As the effects of climate change are felt stronger around the world, be it in gradually changing weather patterns or extreme weather events, the right to emit greenhouse gases into the atmosphere free of charge comes under a higher scrutiny.
Numerous attempts have been made to put a price on the tonne of carbon in order to limit emissions, all with a low rate of success. No industrial or energy generating asset has reported being forced to limit its output because of the cost of its emissions. The low price levels in the carbon trading markets where they exist (see the World Bank list of carbon pricing systems), multiple allowances and lack of global leadership to enhance the system have led to a no tangible impact.
According to OECD, members of which together with the other G20 countries account for 80 percent of global carbon emissions, the current level of carbon prices in most countries is not high enough to stay below 2Cº of warming, let alone a more ambitious 1.5Cº target. Carbon prices have been rising too slowly and at this pace will only cover the real cost of emissions to our planet by 2095. Considering how far the climate change movement has gone in the last year, it is highly probable that governments will have to act before.

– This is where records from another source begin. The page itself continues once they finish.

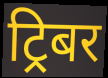
ट्रिबर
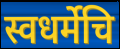
स्वधर्मेचि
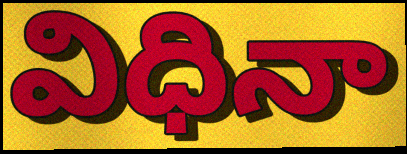
విధినా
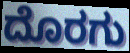
ದೊರಗು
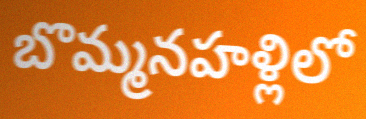
బొమ్మనహళ్లిలో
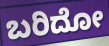
ಬರಿದೋ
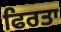
ਫਿਰਤਾ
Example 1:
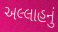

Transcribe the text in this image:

અલ્લાહનું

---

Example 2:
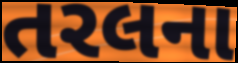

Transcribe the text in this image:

તરલના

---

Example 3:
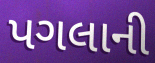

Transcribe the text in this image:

પગલાની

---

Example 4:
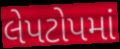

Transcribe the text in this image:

લેપટોપમાં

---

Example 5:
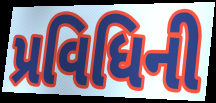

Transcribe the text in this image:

પ્રવિધિની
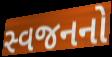
સ્વજનનો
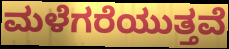
ಮಳೆಗರೆಯುತ್ತವೆ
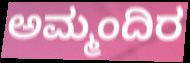
ಅಮ್ಮಂದಿರ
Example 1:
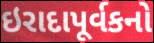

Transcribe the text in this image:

ઇરાદાપૂર્વકનો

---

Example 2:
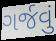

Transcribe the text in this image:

ગર્જવું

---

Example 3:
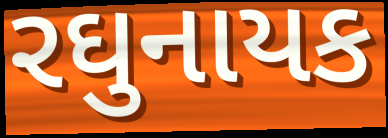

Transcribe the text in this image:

રઘુનાયક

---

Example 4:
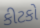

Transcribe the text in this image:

કીટકો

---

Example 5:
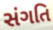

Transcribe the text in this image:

સંગતિ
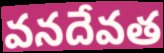
వనదేవత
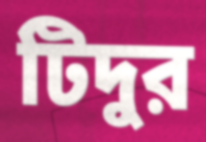
টিদুর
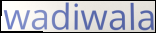
wadiwala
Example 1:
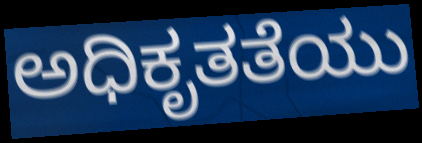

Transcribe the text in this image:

ಅಧಿಕೃತತೆಯು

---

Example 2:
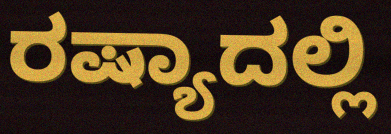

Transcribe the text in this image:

ರಷ್ಯಾದಲ್ಲಿ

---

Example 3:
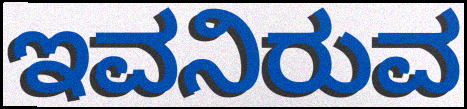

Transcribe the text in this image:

ಇವನಿರುವ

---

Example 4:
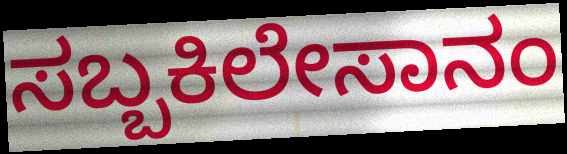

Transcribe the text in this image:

ಸಬ್ಬಕಿಲೇಸಾನಂ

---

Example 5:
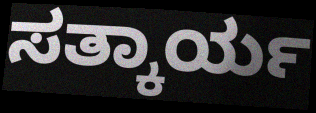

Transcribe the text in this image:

ಸತ್ಕಾರ್ಯ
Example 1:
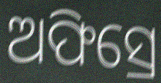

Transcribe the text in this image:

ଅଫିସ୍ରେ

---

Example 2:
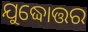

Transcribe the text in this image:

ଯୁଦ୍ଧୋତ୍ତର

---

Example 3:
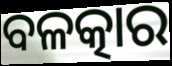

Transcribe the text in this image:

ବଳତ୍କାର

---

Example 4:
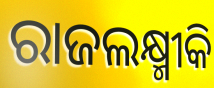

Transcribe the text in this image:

ରାଜଲକ୍ଷ୍ମୀକି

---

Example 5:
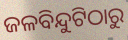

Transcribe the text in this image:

Steep price rises will be inevitable in the coming years. It can be expected that the EU will lead in line with its green new deal and changing mentality at multiple levels.

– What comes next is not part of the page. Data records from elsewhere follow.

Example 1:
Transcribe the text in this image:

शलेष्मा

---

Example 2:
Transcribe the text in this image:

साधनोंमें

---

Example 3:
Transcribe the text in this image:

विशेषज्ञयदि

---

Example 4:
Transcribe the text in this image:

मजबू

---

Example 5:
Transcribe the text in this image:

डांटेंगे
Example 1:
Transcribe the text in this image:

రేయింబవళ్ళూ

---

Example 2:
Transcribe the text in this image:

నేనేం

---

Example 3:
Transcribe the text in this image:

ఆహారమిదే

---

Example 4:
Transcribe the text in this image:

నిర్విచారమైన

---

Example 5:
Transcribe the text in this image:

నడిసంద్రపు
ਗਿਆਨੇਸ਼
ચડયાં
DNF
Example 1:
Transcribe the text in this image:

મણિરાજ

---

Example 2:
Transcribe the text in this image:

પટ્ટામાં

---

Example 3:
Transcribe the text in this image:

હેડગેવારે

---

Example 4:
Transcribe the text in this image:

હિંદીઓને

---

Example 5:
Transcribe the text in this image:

Two big questions arise for investors: when will the governments enact new policy measures and how much will a tonne of emitted carbon cost as the result. Up to now most asset managers driven by the rising investor pressure on ESG issues integration and reporting have focused on measuring the carbon footprint of their respective portfolios, which is a daunting task per se. Now comes the time to ask how much risk to valuations this carbon represents.
Global organisations give a varying set of projections. According to the International Energy Agency the price of a tonne of carbon dioxide needs to rise from $30 in 2019 to $140 in 2040 in Europe and from $5 to $140 in the US in a scenario consistent with Paris climate goals. The UN Intergovernmental Panel on Climate Change is much more alarmed: in both regions the prices will have to rise to $230 per tonne by 2040 to stay within 2Cº and 3-4 times higher to limit the maximum global temperature increase to 1.5Cº. The difference between 1.5Cº and 2.0Cº scenarii is staggering in terms of impact on the climate and biodiversity. Coral reefs would disappear with 2Cº of warming, but if warming were limited to 1.5Cº, some would survive. The Arctic would experience a sea ice-free summer once a decade, compared with once a century if warming were limited to 1.5Cº. Within 1.5Cº limit, 420m fewer people would face heat waves.
If implemented directly, an increase in carbon prices will hit at the asset level mostly as an increased cost of material and production, which will not necessarily be passed to consumer, or in worst cases as impairment of stranded assets. Mapping different scenarii will give a range of potential portfolio falls, and the figures may look harsh. Bad news is hard to swallow, especially when it all looks so far away and somewhat impossible. It might be difficult to digest that your portfolio is at risk of a 20-30% fall in two years. But only a few months ago no one expected the global travel, tourism and events industry to take a double-digit hit because of a global pandemic. Finance, commerce and industry are next in line. We live in times of rapid change, so think twice.